··· MATERIAL PROVIDED

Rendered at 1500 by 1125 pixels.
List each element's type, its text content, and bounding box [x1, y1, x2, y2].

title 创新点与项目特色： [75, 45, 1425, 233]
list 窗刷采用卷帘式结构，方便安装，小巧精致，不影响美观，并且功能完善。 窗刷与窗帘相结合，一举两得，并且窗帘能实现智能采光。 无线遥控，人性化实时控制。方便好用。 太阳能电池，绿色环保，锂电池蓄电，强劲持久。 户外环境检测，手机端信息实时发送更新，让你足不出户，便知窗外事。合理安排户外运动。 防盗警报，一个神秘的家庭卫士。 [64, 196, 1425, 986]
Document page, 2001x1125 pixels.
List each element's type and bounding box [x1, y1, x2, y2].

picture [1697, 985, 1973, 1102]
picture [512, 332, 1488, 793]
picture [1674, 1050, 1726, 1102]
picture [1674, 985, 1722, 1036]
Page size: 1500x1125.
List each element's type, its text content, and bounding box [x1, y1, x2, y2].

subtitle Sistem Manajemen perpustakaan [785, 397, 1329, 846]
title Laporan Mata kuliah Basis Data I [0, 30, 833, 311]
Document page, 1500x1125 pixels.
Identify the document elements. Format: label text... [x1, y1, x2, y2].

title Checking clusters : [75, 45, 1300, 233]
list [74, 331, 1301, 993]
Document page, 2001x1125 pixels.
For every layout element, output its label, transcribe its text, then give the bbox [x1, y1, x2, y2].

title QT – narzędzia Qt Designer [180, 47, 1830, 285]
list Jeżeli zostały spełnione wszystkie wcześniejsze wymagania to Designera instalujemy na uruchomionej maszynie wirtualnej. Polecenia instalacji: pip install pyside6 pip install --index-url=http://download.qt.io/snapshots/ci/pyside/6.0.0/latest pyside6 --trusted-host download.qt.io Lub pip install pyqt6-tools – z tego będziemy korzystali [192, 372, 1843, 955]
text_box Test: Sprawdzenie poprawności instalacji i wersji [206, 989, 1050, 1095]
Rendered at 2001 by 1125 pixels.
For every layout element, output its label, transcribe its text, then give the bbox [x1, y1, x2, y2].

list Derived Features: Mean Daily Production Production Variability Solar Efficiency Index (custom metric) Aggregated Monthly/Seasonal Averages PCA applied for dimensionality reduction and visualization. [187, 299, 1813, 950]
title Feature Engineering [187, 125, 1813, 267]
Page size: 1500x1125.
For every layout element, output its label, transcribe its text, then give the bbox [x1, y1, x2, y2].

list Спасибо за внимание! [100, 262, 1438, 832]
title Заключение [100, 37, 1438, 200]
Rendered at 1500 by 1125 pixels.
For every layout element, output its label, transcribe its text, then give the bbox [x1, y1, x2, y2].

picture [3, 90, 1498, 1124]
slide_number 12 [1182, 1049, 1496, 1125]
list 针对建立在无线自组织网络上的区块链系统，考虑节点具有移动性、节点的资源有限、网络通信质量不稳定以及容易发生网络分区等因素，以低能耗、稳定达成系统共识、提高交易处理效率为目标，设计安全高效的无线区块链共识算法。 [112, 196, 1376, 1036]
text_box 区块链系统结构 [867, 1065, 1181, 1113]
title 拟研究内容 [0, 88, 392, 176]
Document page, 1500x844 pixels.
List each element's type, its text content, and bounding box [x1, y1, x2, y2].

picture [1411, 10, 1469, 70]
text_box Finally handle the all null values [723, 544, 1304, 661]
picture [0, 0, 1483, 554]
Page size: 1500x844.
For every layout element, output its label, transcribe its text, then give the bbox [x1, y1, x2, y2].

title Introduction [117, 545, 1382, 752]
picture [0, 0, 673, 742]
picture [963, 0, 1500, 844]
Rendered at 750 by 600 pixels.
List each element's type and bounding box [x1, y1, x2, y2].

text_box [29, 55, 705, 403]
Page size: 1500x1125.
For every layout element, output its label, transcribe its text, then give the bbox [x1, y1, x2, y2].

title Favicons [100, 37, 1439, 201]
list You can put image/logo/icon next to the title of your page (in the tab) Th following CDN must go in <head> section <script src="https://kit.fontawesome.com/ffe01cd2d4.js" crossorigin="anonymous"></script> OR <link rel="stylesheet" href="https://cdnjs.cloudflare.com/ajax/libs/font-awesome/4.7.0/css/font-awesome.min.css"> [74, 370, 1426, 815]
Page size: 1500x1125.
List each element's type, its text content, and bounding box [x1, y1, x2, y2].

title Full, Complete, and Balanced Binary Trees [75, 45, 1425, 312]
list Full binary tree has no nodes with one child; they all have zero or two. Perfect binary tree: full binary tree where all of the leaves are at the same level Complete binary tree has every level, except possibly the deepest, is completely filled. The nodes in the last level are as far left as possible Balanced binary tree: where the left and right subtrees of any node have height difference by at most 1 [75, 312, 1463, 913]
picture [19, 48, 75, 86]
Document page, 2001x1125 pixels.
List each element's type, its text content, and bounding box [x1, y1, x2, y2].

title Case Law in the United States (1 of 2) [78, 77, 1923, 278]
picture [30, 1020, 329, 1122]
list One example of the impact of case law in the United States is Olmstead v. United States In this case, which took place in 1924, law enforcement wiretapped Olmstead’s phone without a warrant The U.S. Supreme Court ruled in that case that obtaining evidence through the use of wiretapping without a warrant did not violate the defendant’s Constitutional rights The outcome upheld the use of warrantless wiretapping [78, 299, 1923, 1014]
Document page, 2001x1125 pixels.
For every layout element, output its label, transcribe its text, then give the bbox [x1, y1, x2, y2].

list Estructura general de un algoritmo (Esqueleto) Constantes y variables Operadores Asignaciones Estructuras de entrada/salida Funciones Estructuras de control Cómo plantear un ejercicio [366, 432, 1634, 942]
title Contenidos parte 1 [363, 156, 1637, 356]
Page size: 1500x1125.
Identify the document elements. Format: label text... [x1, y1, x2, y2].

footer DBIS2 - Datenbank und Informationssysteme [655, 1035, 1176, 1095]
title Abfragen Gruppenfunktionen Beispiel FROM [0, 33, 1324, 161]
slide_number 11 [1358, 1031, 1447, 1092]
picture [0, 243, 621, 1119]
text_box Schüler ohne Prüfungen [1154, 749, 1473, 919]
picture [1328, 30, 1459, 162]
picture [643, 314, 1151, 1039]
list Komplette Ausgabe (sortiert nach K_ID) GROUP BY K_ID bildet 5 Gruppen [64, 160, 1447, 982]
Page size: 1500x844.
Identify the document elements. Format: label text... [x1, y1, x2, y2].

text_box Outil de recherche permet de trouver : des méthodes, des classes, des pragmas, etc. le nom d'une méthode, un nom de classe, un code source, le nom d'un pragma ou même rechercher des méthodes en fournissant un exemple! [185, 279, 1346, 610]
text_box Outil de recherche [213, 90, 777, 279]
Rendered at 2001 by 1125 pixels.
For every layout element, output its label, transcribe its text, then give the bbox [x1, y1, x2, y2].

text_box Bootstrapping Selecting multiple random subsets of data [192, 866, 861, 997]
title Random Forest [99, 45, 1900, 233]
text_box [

······

WHAT YOU SHOULD DO: Set down each entry above again exactly as it reads.

THE ANSWER:
Rendered at 1500 by 1125 pixels.
List each element's type, its text content, and bounding box [x1, y1, x2, y2].

title 创新点与项目特色： [75, 45, 1425, 233]
list 窗刷采用卷帘式结构，方便安装，小巧精致，不影响美观，并且功能完善。 窗刷与窗帘相结合，一举两得，并且窗帘能实现智能采光。 无线遥控，人性化实时控制。方便好用。 太阳能电池，绿色环保，锂电池蓄电，强劲持久。 户外环境检测，手机端信息实时发送更新，让你足不出户，便知窗外事。合理安排户外运动。 防盗警报，一个神秘的家庭卫士。 [64, 196, 1425, 986]
Document page, 2001x1125 pixels.
List each element's type and bounding box [x1, y1, x2, y2].

picture [1697, 985, 1973, 1102]
picture [512, 332, 1488, 793]
picture [1674, 1050, 1726, 1102]
picture [1674, 985, 1722, 1036]
Page size: 1500x1125.
List each element's type, its text content, and bounding box [x1, y1, x2, y2].

subtitle Sistem Manajemen perpustakaan [785, 397, 1329, 846]
title Laporan Mata kuliah Basis Data I [0, 30, 833, 311]
Document page, 1500x1125 pixels.
Identify the document elements. Format: label text... [x1, y1, x2, y2].

title Checking clusters : [75, 45, 1300, 233]
list [74, 331, 1301, 993]
Document page, 2001x1125 pixels.
For every layout element, output its label, transcribe its text, then give the bbox [x1, y1, x2, y2].

title QT – narzędzia Qt Designer [180, 47, 1830, 285]
list Jeżeli zostały spełnione wszystkie wcześniejsze wymagania to Designera instalujemy na uruchomionej maszynie wirtualnej. Polecenia instalacji: pip install pyside6 pip install --index-url=http://download.qt.io/snapshots/ci/pyside/6.0.0/latest pyside6 --trusted-host download.qt.io Lub pip install pyqt6-tools – z tego będziemy korzystali [192, 372, 1843, 955]
text_box Test: Sprawdzenie poprawności instalacji i wersji [206, 989, 1050, 1095]
Rendered at 2001 by 1125 pixels.
For every layout element, output its label, transcribe its text, then give the bbox [x1, y1, x2, y2].

list Derived Features: Mean Daily Production Production Variability Solar Efficiency Index (custom metric) Aggregated Monthly/Seasonal Averages PCA applied for dimensionality reduction and visualization. [187, 299, 1813, 950]
title Feature Engineering [187, 125, 1813, 267]
Page size: 1500x1125.
For every layout element, output its label, transcribe its text, then give the bbox [x1, y1, x2, y2].

list Спасибо за внимание! [100, 262, 1438, 832]
title Заключение [100, 37, 1438, 200]
Rendered at 1500 by 1125 pixels.
For every layout element, output its label, transcribe its text, then give the bbox [x1, y1, x2, y2].

picture [3, 90, 1498, 1124]
slide_number 12 [1182, 1049, 1496, 1125]
list 针对建立在无线自组织网络上的区块链系统，考虑节点具有移动性、节点的资源有限、网络通信质量不稳定以及容易发生网络分区等因素，以低能耗、稳定达成系统共识、提高交易处理效率为目标，设计安全高效的无线区块链共识算法。 [112, 196, 1376, 1036]
text_box 区块链系统结构 [867, 1065, 1181, 1113]
title 拟研究内容 [0, 88, 392, 176]
Document page, 1500x844 pixels.
List each element's type, its text content, and bounding box [x1, y1, x2, y2].

picture [1411, 10, 1469, 70]
text_box Finally handle the all null values [723, 544, 1304, 661]
picture [0, 0, 1483, 554]
Page size: 1500x844.
For every layout element, output its label, transcribe its text, then give the bbox [x1, y1, x2, y2].

title Introduction [117, 545, 1382, 752]
picture [0, 0, 673, 742]
picture [963, 0, 1500, 844]
Rendered at 750 by 600 pixels.
List each element's type and bounding box [x1, y1, x2, y2].

text_box [29, 55, 705, 403]
Page size: 1500x1125.
For every layout element, output its label, transcribe its text, then give the bbox [x1, y1, x2, y2].

title Favicons [100, 37, 1439, 201]
list You can put image/logo/icon next to the title of your page (in the tab) Th following CDN must go in <head> section <script src="https://kit.fontawesome.com/ffe01cd2d4.js" crossorigin="anonymous"></script> OR <link rel="stylesheet" href="https://cdnjs.cloudflare.com/ajax/libs/font-awesome/4.7.0/css/font-awesome.min.css"> [74, 370, 1426, 815]
Page size: 1500x1125.
List each element's type, its text content, and bounding box [x1, y1, x2, y2].

title Full, Complete, and Balanced Binary Trees [75, 45, 1425, 312]
list Full binary tree has no nodes with one child; they all have zero or two. Perfect binary tree: full binary tree where all of the leaves are at the same level Complete binary tree has every level, except possibly the deepest, is completely filled. The nodes in the last level are as far left as possible Balanced binary tree: where the left and right subtrees of any node have height difference by at most 1 [75, 312, 1463, 913]
picture [19, 48, 75, 86]
Document page, 2001x1125 pixels.
List each element's type, its text content, and bounding box [x1, y1, x2, y2].

title Case Law in the United States (1 of 2) [78, 77, 1923, 278]
picture [30, 1020, 329, 1122]
list One example of the impact of case law in the United States is Olmstead v. United States In this case, which took place in 1924, law enforcement wiretapped Olmstead’s phone without a warrant The U.S. Supreme Court ruled in that case that obtaining evidence through the use of wiretapping without a warrant did not violate the defendant’s Constitutional rights The outcome upheld the use of warrantless wiretapping [78, 299, 1923, 1014]
Document page, 2001x1125 pixels.
For every layout element, output its label, transcribe its text, then give the bbox [x1, y1, x2, y2].

list Estructura general de un algoritmo (Esqueleto) Constantes y variables Operadores Asignaciones Estructuras de entrada/salida Funciones Estructuras de control Cómo plantear un ejercicio [366, 432, 1634, 942]
title Contenidos parte 1 [363, 156, 1637, 356]
Page size: 1500x1125.
Identify the document elements. Format: label text... [x1, y1, x2, y2].

footer DBIS2 - Datenbank und Informationssysteme [655, 1035, 1176, 1095]
title Abfragen Gruppenfunktionen Beispiel FROM [0, 33, 1324, 161]
slide_number 11 [1358, 1031, 1447, 1092]
picture [0, 243, 621, 1119]
text_box Schüler ohne Prüfungen [1154, 749, 1473, 919]
picture [1328, 30, 1459, 162]
picture [643, 314, 1151, 1039]
list Komplette Ausgabe (sortiert nach K_ID) GROUP BY K_ID bildet 5 Gruppen [64, 160, 1447, 982]
Page size: 1500x844.
Identify the document elements. Format: label text... [x1, y1, x2, y2].

text_box Outil de recherche permet de trouver : des méthodes, des classes, des pragmas, etc. le nom d'une méthode, un nom de classe, un code source, le nom d'un pragma ou même rechercher des méthodes en fournissant un exemple! [185, 279, 1346, 610]
text_box Outil de recherche [213, 90, 777, 279]
Rendered at 2001 by 1125 pixels.
For every layout element, output its label, transcribe its text, then give the bbox [x1, y1, x2, y2].

text_box Bootstrapping Selecting multiple random subsets of data [192, 866, 861, 997]
title Random Forest [99, 45, 1900, 233]
text_box [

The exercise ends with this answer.